WASHINGTON, Jan 20 – Tracing the arc of history to a day many thought would never come, Barack Obama was Tuesday to be sworn in as America’s 44th and first black president — and wade into a sea of troubles.,
Climaxing the unlikeliest of journeys, Obama, the son of a black Kenyan and white mother from Kansas was to take the oath of office at noon (1700 GMT) on the steps of the Capitol, a Congress building built by slave labor.
Guarded by an unprecedented security operation, millions were expected to pack the National Mall stretching from Capitol Hill to the Lincoln Memorial — where Martin Luther King, in 1963, spoke of a dream of racial unity.
To his successor, President George W. Bush bequeaths an economy in crisis, a war on two fronts and a patchwork of frayed alliances. For Obama, drawing inspiration both from Abraham Lincoln and Franklin D. Roosevelt, the perils of the age call for a spirit of national sacrifice unseen since World War II.
"Tomorrow, we will come together as one people on the same mall where Dr King’s dream echoes still," Obama said Monday, paying tribute to the slain civil rights hero on the national holiday commemorating King’s birth.
"As we do, we recognize that here in America, our destinies are inextricably linked," he said.
"We resolve that as we walk, we must walk together. And as we go forward in the work of renewing the promise of this nation, let’s remember King’s lesson — that our separate dreams are really one."
Tuesday morning, in the first presidential handover since the September 11 attacks of 2001, Obama and his wife Michelle were to meet the departing president and First Lady Laura Bush at their new home in the White House.
Then after swearing to "preserve, protect and defend" the US constitution, Obama was to deliver his most important speech yet in a career littered with memorable oratory since his explosion onto the national stage in 2004.
Braving the cold, a vast crowd was expected to line the Mall, watching the inauguration either near the West Front of the US Capitol for the lucky few, or in front of giant TV screens for the rest.
Renita King, 46, said she had flown from Houston, Texas with her six-year-old son Arthur to mark the years of racial prejudice endured by her 73-year-old mother.
"I am here for her, and every time that she was called a nigger — that is how I see this, as an American," she said.
Aides said Obama’s call for all Americans to embrace public service would dominate his inaugural address, as he gets to grips with the nation’s longest recession since World War II and his plans to pull US troops out of Iraq.
Bush’s White House said Defense Secretary Robert Gates would sit out the inauguration at an undisclosed location as the "designated successor" in the event of a catastrophe.
Gates was a fitting choice: Bush chose him to be his defense secretary in November 2006, and Obama has decided to keep him on at the Pentagon to tackle the withdrawal from Iraq and launch a new offensive in Afghanistan.
Outgoing Vice President Dick Cheney, 67, pulled a muscle in his back Monday — latest in a series of health problems — while moving boxes and will be in a wheelchair for the inauguration, the White House said.
The "war on terror" is just one part of Obama’s groaning in-tray of challenges.
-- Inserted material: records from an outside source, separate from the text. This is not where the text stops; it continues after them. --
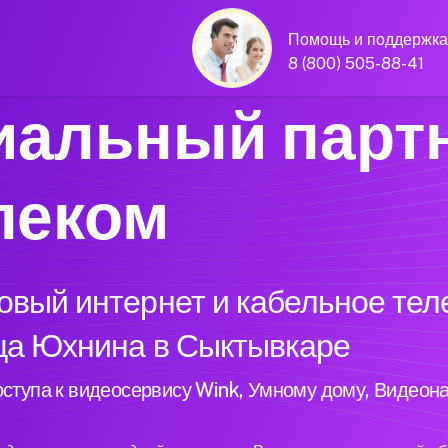
Помощь и поддержка
8 (800) 505-88-41
альный парт
леком
вый интернет и кабельное тел
ица Юхнина в Сыктывкаре
ступа к видеосервису Wink, Умному дому, Видеон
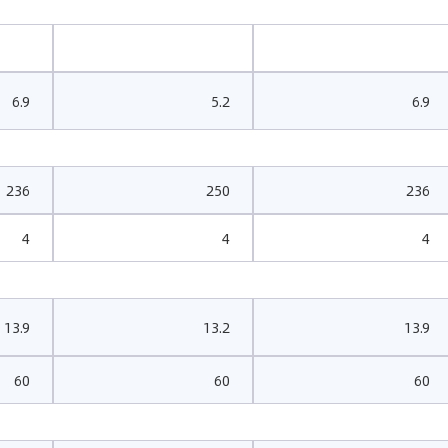
6.9
5.2
6.9
236
250
236
4
4
4
13.9
13.2
13.9
60
60
60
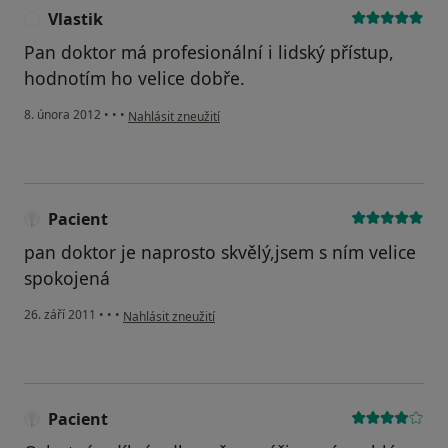
Vlastik
V
Pan doktor má profesionální i lidský přístup,
hodnotím ho velice dobře.
podle názoru uživatele Vlastik
8. února 2012
•
•
•
Nahlásit zneužití
Pacient
pan doktor je naprosto skvělý,jsem s ním velice
spokojená
podle názoru uživatele Pacient
26. září 2011
•
•
•
Nahlásit zneužití
Pacient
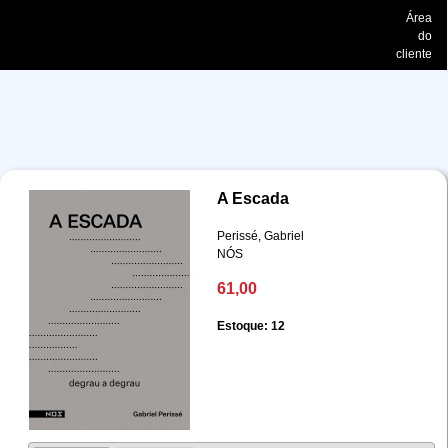
Área
do
cliente
A Escada
Perissé, Gabriel
NÓS
61,00
Estoque: 12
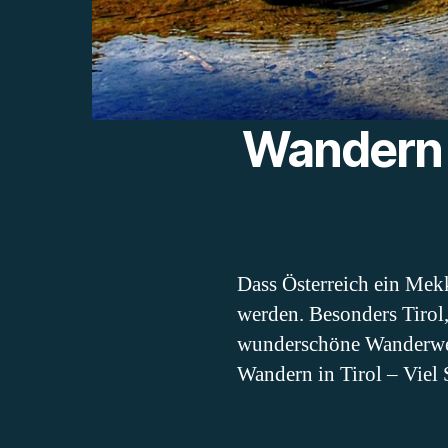
Wandern i
Dass Österreich ein Mek
werden. Besonders Tirol
wunderschöne Wanderwege 
Wandern in Tirol – Viel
From Gaza to Guantanamo, he confronts a world in tumult, a point underscored by the latest bellicose noises from nuclear-armed North Korea.
Following the inauguration of Obama and vice president-elect Joseph Biden, the new US leaders were to lunch with members of Congress, Supreme Court justices and Obama’s cabinet, including secretary of state Hillary Clinton.
Marching bands, military veterans, union workers and schoolchildren were to then join a parade down Pennsylvania Avenue to the White House for Obama to take up the reins of power in the Oval Office and his place in history.
The whirlwind day was to climax in 10 official inaugural balls before the Obamas could retire with their daughters Malia and Sasha, becoming the youngest First Family since that of John F. Kennedy, who occupied the White House in the early 1960s.
The celebrations have an acute poignancy for many in the United States, and the world, given Obama’s mold-shattering bi-racial heritage.
But the new administration has no time to rest on its laurels. Obama aides have spelt out an action-packed first week, topped by action in Congress to pass a 825-billion-dollar economic stimulus plan.